RECORD EXTRACTS:

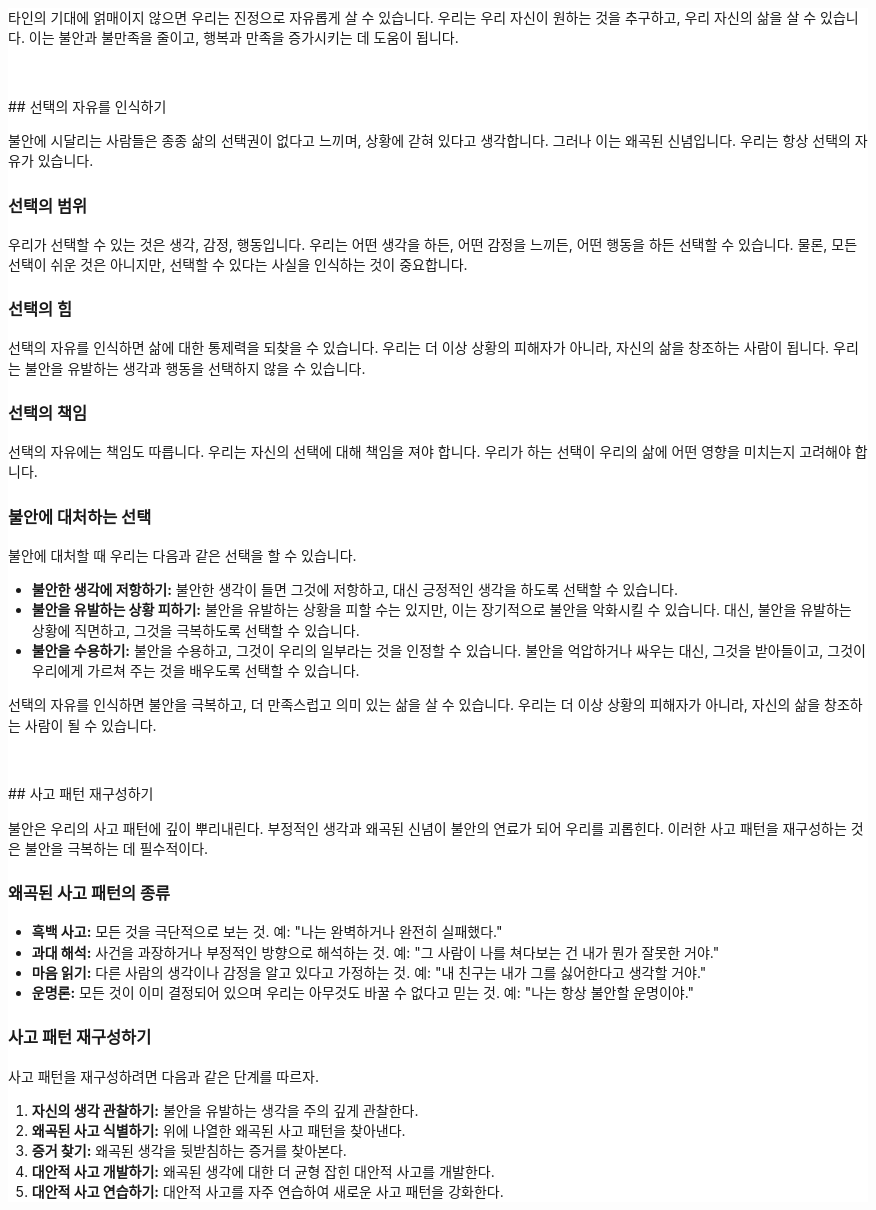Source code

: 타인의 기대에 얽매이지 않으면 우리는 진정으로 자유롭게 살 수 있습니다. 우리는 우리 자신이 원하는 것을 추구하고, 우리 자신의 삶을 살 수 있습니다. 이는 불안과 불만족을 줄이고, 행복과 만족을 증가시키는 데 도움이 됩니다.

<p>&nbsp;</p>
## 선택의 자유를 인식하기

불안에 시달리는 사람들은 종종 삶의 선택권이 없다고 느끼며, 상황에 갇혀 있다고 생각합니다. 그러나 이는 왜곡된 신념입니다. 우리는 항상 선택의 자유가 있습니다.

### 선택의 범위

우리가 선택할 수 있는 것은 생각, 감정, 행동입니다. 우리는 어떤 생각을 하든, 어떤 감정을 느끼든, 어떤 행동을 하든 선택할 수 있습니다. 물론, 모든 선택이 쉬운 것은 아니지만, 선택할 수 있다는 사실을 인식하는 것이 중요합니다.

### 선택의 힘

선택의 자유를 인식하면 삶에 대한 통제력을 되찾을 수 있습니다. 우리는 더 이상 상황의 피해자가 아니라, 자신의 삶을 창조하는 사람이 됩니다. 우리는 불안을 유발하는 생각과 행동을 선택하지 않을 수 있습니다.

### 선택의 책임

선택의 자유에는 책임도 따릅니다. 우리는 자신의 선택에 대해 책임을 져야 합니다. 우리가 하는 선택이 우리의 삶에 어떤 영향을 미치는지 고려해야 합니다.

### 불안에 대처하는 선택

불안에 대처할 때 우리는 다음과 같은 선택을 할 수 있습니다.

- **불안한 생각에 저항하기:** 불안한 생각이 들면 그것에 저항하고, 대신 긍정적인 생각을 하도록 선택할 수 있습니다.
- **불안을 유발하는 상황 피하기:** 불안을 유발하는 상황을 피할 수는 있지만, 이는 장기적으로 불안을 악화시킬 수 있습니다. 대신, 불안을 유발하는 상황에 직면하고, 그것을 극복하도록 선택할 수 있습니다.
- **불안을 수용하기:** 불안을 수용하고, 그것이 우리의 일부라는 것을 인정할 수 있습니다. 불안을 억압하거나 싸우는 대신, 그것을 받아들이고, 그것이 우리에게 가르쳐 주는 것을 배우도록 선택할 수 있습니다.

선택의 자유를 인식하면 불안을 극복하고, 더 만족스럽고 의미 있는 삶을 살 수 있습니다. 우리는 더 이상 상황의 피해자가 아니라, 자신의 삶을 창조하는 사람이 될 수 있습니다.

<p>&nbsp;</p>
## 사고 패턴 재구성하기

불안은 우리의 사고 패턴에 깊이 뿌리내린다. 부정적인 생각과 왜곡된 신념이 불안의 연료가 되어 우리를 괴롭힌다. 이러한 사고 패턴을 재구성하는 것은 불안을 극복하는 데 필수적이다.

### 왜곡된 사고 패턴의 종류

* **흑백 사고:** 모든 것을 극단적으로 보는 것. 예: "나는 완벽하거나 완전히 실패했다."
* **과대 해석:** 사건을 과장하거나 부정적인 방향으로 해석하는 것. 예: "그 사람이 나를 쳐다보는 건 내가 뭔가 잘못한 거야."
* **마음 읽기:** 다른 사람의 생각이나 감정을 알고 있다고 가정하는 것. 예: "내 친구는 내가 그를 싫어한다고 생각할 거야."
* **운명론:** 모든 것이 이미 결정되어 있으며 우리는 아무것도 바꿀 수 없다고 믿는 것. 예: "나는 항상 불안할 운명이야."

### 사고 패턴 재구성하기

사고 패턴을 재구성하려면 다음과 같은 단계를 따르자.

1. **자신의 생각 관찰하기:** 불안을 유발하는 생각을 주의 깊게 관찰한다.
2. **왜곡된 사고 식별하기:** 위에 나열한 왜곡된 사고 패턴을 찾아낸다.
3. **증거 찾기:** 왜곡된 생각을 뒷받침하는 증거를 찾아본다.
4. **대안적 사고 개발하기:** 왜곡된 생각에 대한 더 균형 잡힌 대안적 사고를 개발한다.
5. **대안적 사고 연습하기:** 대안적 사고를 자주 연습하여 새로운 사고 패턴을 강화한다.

WORK ITEM: Rewrite the records above, changing "흑백 사고" to "이분법적 사고" and leaving everything else unchanged. Omit the pictures from your answer.

SOLUTION TO THIS PROBLEM:
Source code

: 타인의 기대에 얽매이지 않으면 우리는 진정으로 자유롭게 살 수 있습니다. 우리는 우리 자신이 원하는 것을 추구하고, 우리 자신의 삶을 살 수 있습니다. 이는 불안과 불만족을 줄이고, 행복과 만족을 증가시키는 데 도움이 됩니다.

<p>&nbsp;</p>
## 선택의 자유를 인식하기

불안에 시달리는 사람들은 종종 삶의 선택권이 없다고 느끼며, 상황에 갇혀 있다고 생각합니다. 그러나 이는 왜곡된 신념입니다. 우리는 항상 선택의 자유가 있습니다.

### 선택의 범위

우리가 선택할 수 있는 것은 생각, 감정, 행동입니다. 우리는 어떤 생각을 하든, 어떤 감정을 느끼든, 어떤 행동을 하든 선택할 수 있습니다. 물론, 모든 선택이 쉬운 것은 아니지만, 선택할 수 있다는 사실을 인식하는 것이 중요합니다.

### 선택의 힘

선택의 자유를 인식하면 삶에 대한 통제력을 되찾을 수 있습니다. 우리는 더 이상 상황의 피해자가 아니라, 자신의 삶을 창조하는 사람이 됩니다. 우리는 불안을 유발하는 생각과 행동을 선택하지 않을 수 있습니다.

### 선택의 책임

선택의 자유에는 책임도 따릅니다. 우리는 자신의 선택에 대해 책임을 져야 합니다. 우리가 하는 선택이 우리의 삶에 어떤 영향을 미치는지 고려해야 합니다.

### 불안에 대처하는 선택

불안에 대처할 때 우리는 다음과 같은 선택을 할 수 있습니다.

- **불안한 생각에 저항하기:** 불안한 생각이 들면 그것에 저항하고, 대신 긍정적인 생각을 하도록 선택할 수 있습니다.
- **불안을 유발하는 상황 피하기:** 불안을 유발하는 상황을 피할 수는 있지만, 이는 장기적으로 불안을 악화시킬 수 있습니다. 대신, 불안을 유발하는 상황에 직면하고, 그것을 극복하도록 선택할 수 있습니다.
- **불안을 수용하기:** 불안을 수용하고, 그것이 우리의 일부라는 것을 인정할 수 있습니다. 불안을 억압하거나 싸우는 대신, 그것을 받아들이고, 그것이 우리에게 가르쳐 주는 것을 배우도록 선택할 수 있습니다.

선택의 자유를 인식하면 불안을 극복하고, 더 만족스럽고 의미 있는 삶을 살 수 있습니다. 우리는 더 이상 상황의 피해자가 아니라, 자신의 삶을 창조하는 사람이 될 수 있습니다.

<p>&nbsp;</p>
## 사고 패턴 재구성하기

불안은 우리의 사고 패턴에 깊이 뿌리내린다. 부정적인 생각과 왜곡된 신념이 불안의 연료가 되어 우리를 괴롭힌다. 이러한 사고 패턴을 재구성하는 것은 불안을 극복하는 데 필수적이다.

### 왜곡된 사고 패턴의 종류

* **이분법적 사고:** 모든 것을 극단적으로 보는 것. 예: "나는 완벽하거나 완전히 실패했다."
* **과대 해석:** 사건을 과장하거나 부정적인 방향으로 해석하는 것. 예: "그 사람이 나를 쳐다보는 건 내가 뭔가 잘못한 거야."
* **마음 읽기:** 다른 사람의 생각이나 감정을 알고 있다고 가정하는 것. 예: "내 친구는 내가 그를 싫어한다고 생각할 거야."
* **운명론:** 모든 것이 이미 결정되어 있으며 우리는 아무것도 바꿀 수 없다고 믿는 것. 예: "나는 항상 불안할 운명이야."

### 사고 패턴 재구성하기

사고 패턴을 재구성하려면 다음과 같은 단계를 따르자.

1. **자신의 생각 관찰하기:** 불안을 유발하는 생각을 주의 깊게 관찰한다.
2. **왜곡된 사고 식별하기:** 위에 나열한 왜곡된 사고 패턴을 찾아낸다.
3. **증거 찾기:** 왜곡된 생각을 뒷받침하는 증거를 찾아본다.
4. **대안적 사고 개발하기:** 왜곡된 생각에 대한 더 균형 잡힌 대안적 사고를 개발한다.
5. **대안적 사고 연습하기:** 대안적 사고를 자주 연습하여 새로운 사고 패턴을 강화한다.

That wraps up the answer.